Removing the project / goal label to my health has me feeling better. I’m less stressed out, so I crave less sugar, drink less alcohol, and make better eating decisions. I take more breaks which means I naturally, without thinking about it or tracking it, get more steps in throughout the day. If I don’t feel well, miss my run for a day, I don’t think much of it. I say: “I’ll do it tomorrow” because I know I mean it. I have a proven track record of keeping that habit for myself. It’s much easier to pick back up “tomorrow” than it is in a week or a month. Simplifying this process, reducing / minimizing the “project” behind it, makes less daunting. Kind of like how I think of brushing my teeth. Has to get done, will get done, and if I don’t, I won’t guilt-trip myself.

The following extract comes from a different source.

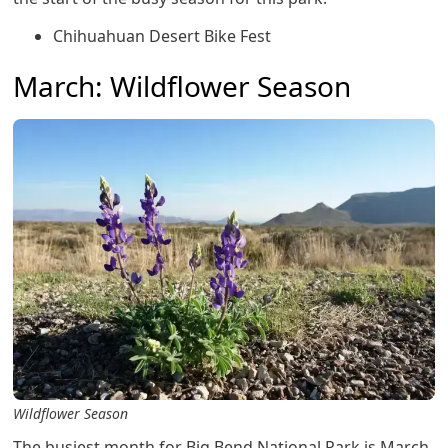
Chihuahuan Desert Bike Fest
March: Wildflower Season
Wildflower Season
The busiest month for Big Bend National Park is March.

Not All Who Wander Are Lost
At the beginning of 2023 I brainstormed some things I wanted to try and learn. Not as goals, but as a list of things to pick up next when I finish whatever I’m working on that day. It dawned on me that the old adage: “Not all who wander are lost” can apply to people who’s souls wander, even if physically they’re in their same place. This realization brought me a lot of comfort. I was very stressed about not having a singular passion, medium for my creations, and product offering. I talk about this in my about - about how I want to try, enjoy, and sell a variety of things.

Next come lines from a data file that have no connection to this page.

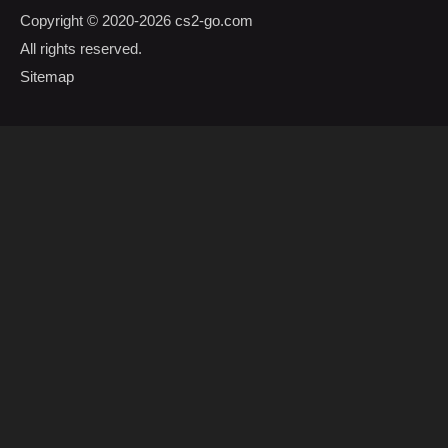
Copyright © 2020-2026
cs2-go.com
All rights reserved.
Sitemap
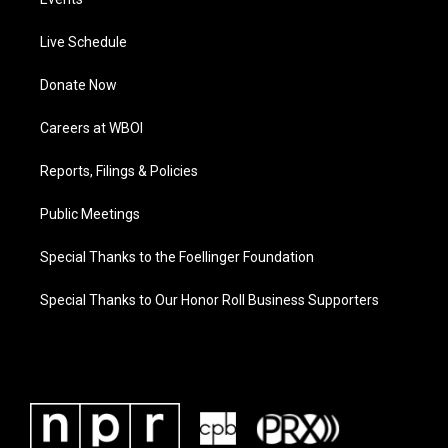
Live Schedule
Donate Now
Careers at WBOI
Reports, Filings & Policies
Public Meetings
Special Thanks to the Foellinger Foundation
Special Thanks to Our Honor Roll Business Supporters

This is how I’ve always preferred to work, but in a lot of jobs, it’s not accepted. I hate doing the same thing over and over again. The number of freak-outs I’ve had because I’ve had to do the dishes more than once in a 24-hour period, which puts me in a full-on existential crisis, is appalling for most adults. I also don’t like projects that take longer than <enter some arbitrary time period that changes depending on hunger levels and who I’m working with>. I once worked on a work project for 6 months and told my boss if it didn’t wrap up soon I was going to lose my mind. Of course, in corporate America, projects often last years (that same project launched multiple years after we started it). You can imagine the stress levels I managed to have when working in a culture with long projects and recurring tasks that had be repeated daily, weekly, or monthly!

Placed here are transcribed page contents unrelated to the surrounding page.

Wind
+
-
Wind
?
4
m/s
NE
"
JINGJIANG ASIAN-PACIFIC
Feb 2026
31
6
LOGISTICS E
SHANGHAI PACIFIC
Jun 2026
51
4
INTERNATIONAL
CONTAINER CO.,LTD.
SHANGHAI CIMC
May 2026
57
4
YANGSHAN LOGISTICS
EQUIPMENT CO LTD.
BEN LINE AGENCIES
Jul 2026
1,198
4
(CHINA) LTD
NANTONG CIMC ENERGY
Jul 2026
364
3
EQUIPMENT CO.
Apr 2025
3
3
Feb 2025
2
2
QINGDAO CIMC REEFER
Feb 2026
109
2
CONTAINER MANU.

When I started my business, I found myself actively fighting the normal business-planning paradigm of goals, milestones, recurring tasks, and whatnot. Because of this, I work on whatever project I feel like. Not inspired by. Inspiration is fickle. Not motivated by. Motivation is fleeting. Just a vague “feel”. I didn’t know, for example, that today was the day I was going to finally put all these thoughts into a blog. I found myself making a social media post with a link to this blog, which then meant I needed to write it. In most of my previous lives this is such a backwards process it stresses me out to tell you the truth. I accidentally put myself in a position where I set a date by scheduling a post, and my options were to come up with a new post (ugh, I hate social so much this wasn’t going to happen), or write the damn blog I’ve been drafting in my mind for months. And now, here we are.
Wandering in my mind. Wandering in my soul. And slowly building out products and content that maybe someday will multiply into a bazillion dollars, or might not. And regardless, it’ll all be okay. Because I don’t have any goals, and without goals, I can’t fail.